Task brief:
Write out exactly what each line says, starting with the first line below and ending on the one with "power microscopy photomicrograph".

[Data extracted from a collection]
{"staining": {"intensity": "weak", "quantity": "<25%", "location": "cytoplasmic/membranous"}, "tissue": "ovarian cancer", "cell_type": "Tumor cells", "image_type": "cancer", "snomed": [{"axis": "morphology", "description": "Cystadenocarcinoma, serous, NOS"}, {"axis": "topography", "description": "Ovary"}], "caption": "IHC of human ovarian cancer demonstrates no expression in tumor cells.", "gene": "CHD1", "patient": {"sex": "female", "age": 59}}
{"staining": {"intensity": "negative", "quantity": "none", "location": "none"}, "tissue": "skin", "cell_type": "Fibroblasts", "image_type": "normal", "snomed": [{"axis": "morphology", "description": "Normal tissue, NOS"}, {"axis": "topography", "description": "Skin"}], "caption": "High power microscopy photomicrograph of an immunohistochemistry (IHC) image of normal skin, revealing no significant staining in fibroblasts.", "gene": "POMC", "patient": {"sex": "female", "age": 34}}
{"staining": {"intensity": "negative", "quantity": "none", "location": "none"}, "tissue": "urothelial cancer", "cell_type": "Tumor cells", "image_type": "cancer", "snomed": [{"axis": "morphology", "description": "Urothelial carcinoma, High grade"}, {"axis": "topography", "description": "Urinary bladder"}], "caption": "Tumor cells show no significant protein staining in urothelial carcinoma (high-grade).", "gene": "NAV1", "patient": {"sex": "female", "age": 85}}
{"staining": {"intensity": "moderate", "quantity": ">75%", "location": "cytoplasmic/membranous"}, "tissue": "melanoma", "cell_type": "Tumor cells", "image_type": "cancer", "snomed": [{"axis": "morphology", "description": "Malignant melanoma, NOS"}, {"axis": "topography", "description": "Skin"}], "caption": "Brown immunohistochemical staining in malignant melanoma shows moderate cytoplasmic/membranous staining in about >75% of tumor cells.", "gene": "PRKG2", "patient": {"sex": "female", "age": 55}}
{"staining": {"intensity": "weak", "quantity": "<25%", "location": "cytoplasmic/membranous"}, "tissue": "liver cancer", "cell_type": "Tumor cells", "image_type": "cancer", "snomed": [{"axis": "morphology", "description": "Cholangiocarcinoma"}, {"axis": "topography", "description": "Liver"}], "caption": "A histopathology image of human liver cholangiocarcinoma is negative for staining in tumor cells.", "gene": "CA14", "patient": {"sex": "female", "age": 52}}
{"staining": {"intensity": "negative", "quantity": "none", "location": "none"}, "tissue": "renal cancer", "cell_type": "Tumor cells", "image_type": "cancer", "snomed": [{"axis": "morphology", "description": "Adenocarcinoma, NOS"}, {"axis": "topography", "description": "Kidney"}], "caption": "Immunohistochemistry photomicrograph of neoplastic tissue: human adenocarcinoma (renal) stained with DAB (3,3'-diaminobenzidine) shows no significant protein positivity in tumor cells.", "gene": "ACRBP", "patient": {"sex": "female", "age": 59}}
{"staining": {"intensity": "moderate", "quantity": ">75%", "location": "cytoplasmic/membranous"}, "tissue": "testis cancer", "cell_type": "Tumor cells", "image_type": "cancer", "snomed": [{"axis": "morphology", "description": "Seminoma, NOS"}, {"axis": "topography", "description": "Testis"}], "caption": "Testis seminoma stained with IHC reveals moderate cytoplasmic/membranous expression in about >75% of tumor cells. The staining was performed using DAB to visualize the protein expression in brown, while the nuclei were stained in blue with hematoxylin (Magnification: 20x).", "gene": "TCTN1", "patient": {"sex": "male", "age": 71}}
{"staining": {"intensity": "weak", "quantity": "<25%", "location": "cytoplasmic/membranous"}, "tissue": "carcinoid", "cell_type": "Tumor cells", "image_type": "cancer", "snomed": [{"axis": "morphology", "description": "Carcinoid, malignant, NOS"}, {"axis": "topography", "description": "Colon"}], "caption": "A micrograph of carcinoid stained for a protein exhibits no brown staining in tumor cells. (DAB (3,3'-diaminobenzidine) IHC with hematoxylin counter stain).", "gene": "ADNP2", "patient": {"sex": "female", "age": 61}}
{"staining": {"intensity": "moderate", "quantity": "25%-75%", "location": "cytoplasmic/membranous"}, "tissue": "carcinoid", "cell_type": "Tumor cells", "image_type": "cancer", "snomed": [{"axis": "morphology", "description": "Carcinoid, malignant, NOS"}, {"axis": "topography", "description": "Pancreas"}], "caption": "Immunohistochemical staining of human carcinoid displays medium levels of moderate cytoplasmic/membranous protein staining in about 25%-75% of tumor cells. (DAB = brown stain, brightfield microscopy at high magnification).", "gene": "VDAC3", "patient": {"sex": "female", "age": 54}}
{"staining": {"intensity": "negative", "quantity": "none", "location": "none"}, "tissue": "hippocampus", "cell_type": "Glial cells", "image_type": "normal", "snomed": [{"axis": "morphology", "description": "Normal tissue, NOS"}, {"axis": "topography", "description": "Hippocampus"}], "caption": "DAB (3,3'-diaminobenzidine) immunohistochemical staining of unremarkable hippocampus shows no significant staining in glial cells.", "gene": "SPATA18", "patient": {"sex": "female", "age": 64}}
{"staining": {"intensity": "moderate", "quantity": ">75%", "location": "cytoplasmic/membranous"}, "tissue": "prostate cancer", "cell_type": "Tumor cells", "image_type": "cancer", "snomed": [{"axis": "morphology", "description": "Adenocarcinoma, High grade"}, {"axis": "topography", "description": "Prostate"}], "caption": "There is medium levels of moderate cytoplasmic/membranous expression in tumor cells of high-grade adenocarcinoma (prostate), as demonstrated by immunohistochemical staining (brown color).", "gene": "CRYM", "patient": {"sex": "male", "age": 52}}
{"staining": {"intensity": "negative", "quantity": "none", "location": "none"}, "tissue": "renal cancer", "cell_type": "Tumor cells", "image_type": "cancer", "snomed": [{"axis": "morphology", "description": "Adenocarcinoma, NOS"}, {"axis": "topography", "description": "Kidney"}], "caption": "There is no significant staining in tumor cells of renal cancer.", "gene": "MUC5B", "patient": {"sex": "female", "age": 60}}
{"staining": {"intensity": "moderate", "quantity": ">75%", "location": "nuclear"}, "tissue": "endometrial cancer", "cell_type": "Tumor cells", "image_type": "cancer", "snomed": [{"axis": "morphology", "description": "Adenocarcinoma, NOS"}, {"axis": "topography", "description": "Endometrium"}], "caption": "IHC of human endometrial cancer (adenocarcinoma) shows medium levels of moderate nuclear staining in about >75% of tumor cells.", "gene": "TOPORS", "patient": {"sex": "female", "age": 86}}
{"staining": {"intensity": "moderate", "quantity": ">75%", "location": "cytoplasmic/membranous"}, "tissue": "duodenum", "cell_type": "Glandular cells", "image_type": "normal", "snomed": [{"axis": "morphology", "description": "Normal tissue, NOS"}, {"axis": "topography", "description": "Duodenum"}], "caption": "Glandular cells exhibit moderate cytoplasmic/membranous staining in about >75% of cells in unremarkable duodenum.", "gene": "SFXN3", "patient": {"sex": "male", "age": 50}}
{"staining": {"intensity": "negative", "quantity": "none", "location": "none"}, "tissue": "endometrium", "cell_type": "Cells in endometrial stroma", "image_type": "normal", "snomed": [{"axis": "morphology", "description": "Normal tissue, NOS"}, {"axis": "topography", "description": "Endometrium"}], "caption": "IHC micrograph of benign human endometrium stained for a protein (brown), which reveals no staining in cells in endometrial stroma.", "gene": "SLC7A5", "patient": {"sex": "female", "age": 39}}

Reply:
{"staining": {"intensity": "weak", "quantity": "<25%", "location": "cytoplasmic/membranous"}, "tissue": "ovarian cancer", "cell_type": "Tumor cells", "image_type": "cancer", "snomed": [{"axis": "morphology", "description": "Cystadenocarcinoma, serous, NOS"}, {"axis": "topography", "description": "Ovary"}], "caption": "IHC of human ovarian cancer demonstrates no expression in tumor cells.", "gene": "CHD1", "patient": {"sex": "female", "age": 59}}
{"staining": {"intensity": "negative", "quantity": "none", "location": "none"}, "tissue": "skin", "cell_type": "Fibroblasts", "image_type": "normal", "snomed": [{"axis": "morphology", "description": "Normal tissue, NOS"}, {"axis": "topography", "description": "Skin"}], "caption": "High power microscopy photomicrograph of an immunohistochemistry (IHC) image of normal skin, revealing no significant staining in fibroblasts.", "gene": "POMC", "patient": {"sex": "female", "age": 34}}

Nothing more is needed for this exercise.